WHAT TO DO: Search the data for the string "following" and copy each line where it turns up.

EXTRACTED RECORDS:
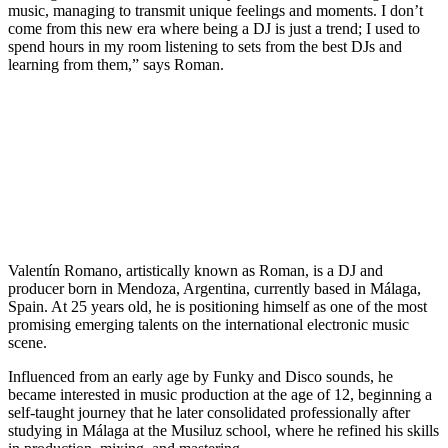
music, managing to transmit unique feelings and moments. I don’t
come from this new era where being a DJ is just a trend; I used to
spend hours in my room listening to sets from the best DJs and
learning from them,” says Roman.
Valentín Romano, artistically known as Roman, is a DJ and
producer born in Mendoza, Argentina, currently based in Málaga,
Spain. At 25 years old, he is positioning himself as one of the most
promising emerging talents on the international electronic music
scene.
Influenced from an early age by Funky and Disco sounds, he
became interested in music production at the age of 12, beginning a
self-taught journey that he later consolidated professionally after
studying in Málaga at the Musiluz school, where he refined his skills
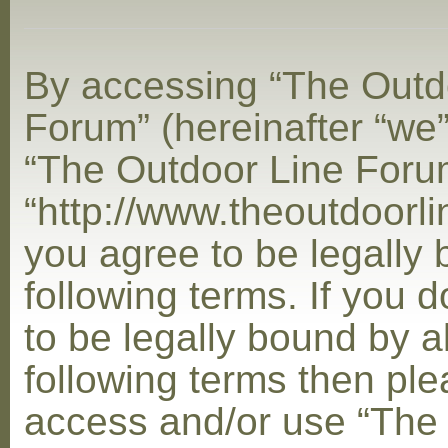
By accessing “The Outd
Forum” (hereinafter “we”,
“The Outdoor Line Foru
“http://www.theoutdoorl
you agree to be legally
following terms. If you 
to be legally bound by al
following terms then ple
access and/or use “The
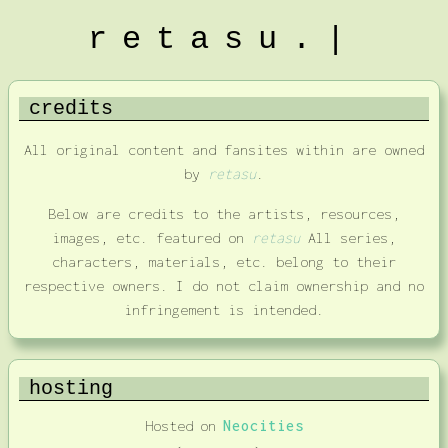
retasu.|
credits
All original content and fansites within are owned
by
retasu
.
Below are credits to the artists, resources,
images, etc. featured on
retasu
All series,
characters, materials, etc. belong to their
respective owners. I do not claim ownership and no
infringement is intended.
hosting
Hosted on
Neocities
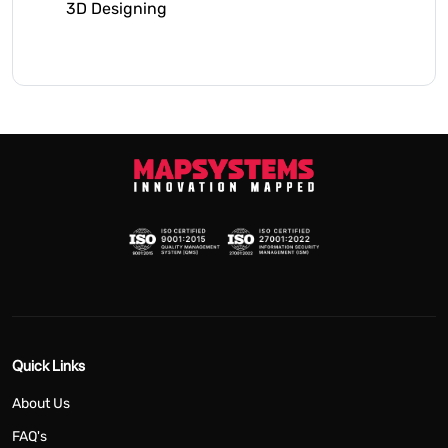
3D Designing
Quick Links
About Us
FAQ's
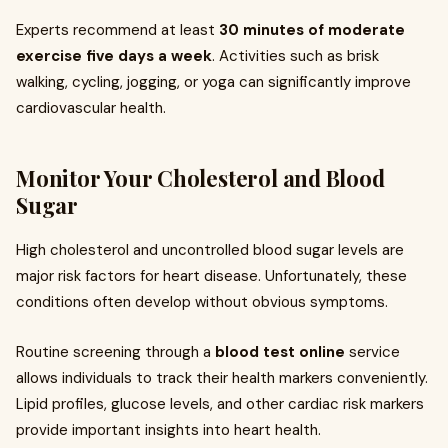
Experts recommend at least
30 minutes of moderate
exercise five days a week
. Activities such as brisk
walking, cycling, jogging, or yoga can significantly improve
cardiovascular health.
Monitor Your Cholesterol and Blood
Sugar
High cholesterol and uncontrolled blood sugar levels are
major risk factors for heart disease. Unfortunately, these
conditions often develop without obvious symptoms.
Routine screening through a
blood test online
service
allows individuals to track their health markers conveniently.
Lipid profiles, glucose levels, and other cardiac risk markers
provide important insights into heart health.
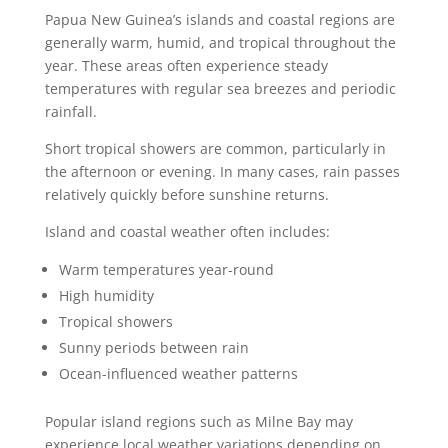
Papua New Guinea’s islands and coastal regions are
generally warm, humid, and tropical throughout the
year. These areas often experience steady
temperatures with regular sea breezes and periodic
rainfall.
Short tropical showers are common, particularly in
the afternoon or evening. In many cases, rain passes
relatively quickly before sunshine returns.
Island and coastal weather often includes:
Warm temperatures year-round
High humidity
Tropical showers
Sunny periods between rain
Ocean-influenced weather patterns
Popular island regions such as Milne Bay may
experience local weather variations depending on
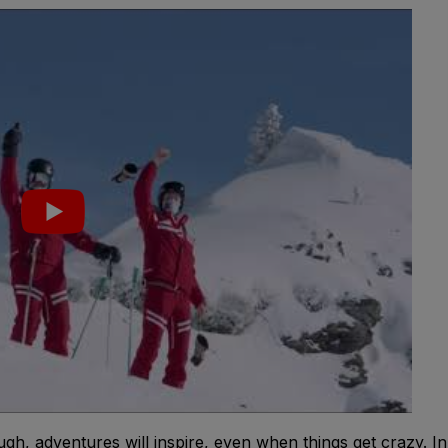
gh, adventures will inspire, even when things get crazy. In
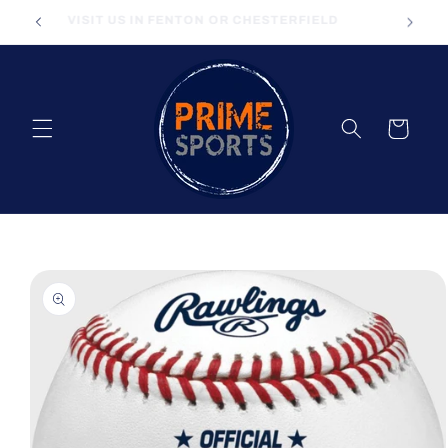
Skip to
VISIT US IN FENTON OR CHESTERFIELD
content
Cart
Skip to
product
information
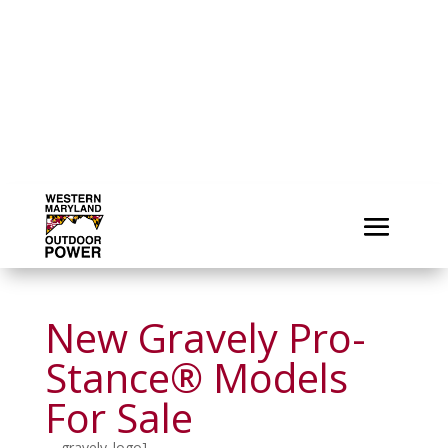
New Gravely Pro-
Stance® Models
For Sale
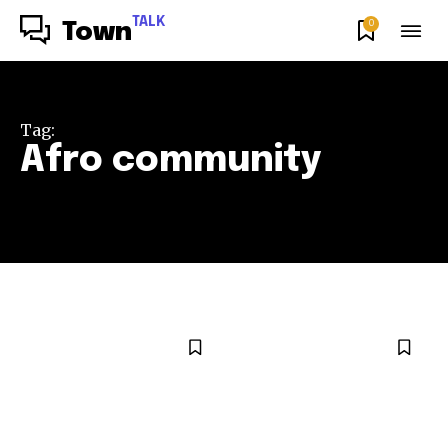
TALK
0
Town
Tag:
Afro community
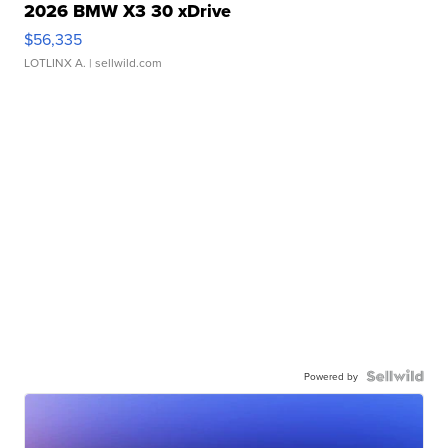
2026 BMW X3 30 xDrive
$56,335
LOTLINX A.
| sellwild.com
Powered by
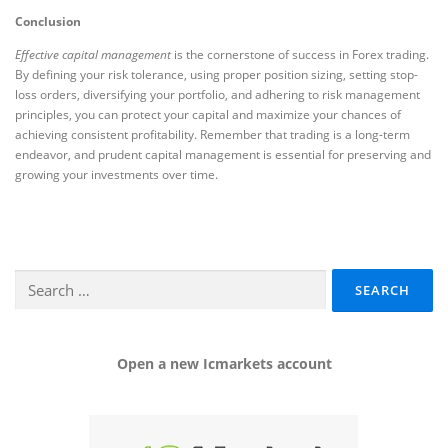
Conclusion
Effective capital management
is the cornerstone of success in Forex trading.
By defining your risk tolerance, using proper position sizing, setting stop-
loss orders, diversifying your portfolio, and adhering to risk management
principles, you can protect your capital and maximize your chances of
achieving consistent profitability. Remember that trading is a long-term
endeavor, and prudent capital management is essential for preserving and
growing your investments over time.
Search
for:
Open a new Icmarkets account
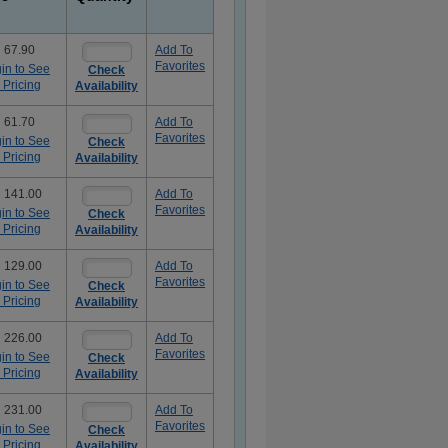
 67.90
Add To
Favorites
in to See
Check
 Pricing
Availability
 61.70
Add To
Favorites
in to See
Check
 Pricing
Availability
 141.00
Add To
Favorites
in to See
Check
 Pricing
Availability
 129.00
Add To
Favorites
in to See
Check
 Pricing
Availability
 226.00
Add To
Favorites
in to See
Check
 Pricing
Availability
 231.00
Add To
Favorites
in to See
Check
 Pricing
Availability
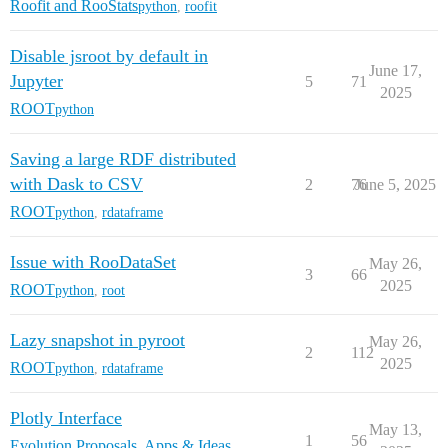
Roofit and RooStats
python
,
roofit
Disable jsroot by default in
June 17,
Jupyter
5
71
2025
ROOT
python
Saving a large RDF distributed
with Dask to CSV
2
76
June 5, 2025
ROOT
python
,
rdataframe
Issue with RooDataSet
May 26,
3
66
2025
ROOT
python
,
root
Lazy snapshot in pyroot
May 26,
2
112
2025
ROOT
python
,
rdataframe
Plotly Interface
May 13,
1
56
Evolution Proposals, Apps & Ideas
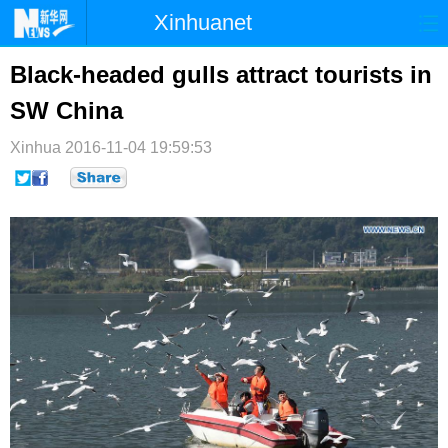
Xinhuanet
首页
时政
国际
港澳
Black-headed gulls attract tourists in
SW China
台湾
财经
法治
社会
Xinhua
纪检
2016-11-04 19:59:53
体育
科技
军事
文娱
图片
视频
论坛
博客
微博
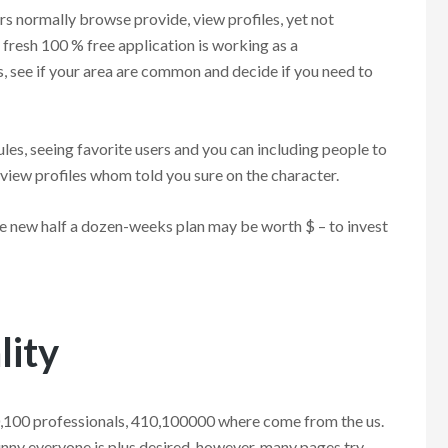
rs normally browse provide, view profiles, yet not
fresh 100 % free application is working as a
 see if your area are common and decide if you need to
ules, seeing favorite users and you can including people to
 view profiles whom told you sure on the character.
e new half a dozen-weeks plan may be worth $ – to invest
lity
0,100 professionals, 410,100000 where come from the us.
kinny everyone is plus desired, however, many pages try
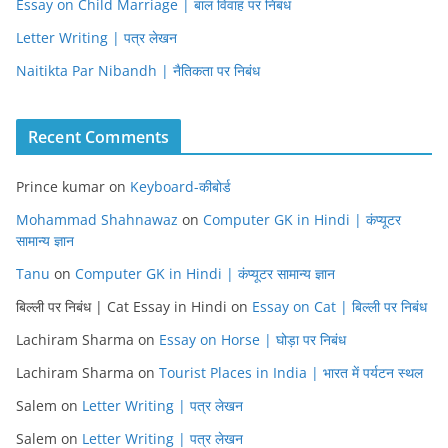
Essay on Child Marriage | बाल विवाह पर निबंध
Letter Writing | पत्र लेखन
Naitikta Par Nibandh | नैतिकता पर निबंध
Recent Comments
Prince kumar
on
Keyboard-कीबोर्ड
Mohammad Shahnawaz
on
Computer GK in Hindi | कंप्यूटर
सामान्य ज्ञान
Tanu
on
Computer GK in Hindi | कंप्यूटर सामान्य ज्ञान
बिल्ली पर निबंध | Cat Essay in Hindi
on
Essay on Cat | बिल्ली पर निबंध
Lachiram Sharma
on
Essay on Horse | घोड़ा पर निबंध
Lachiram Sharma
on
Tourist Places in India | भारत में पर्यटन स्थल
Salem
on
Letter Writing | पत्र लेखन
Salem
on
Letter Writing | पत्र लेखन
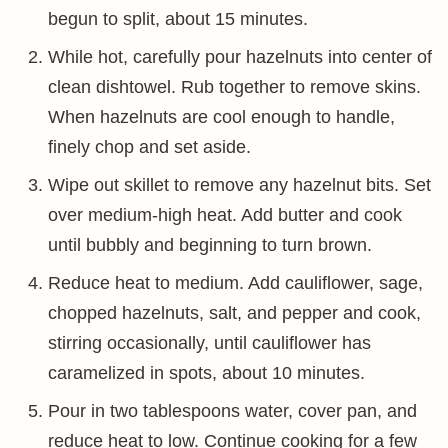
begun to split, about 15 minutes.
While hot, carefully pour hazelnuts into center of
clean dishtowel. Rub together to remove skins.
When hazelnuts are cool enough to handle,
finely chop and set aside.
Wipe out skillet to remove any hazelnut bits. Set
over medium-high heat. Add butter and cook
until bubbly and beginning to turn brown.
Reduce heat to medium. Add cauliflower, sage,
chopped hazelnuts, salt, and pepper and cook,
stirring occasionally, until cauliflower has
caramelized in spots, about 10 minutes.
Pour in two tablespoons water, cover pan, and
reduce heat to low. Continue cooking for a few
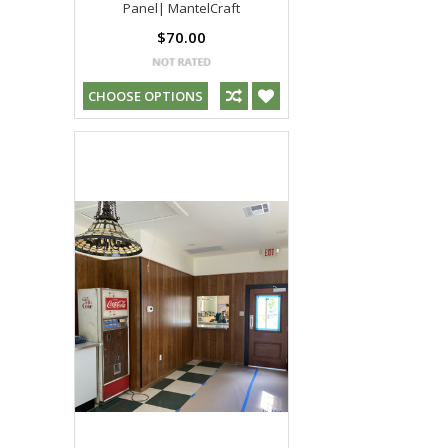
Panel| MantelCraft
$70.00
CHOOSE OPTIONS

THE COMPLETED TASK:
following terms. If you 
following terms then ple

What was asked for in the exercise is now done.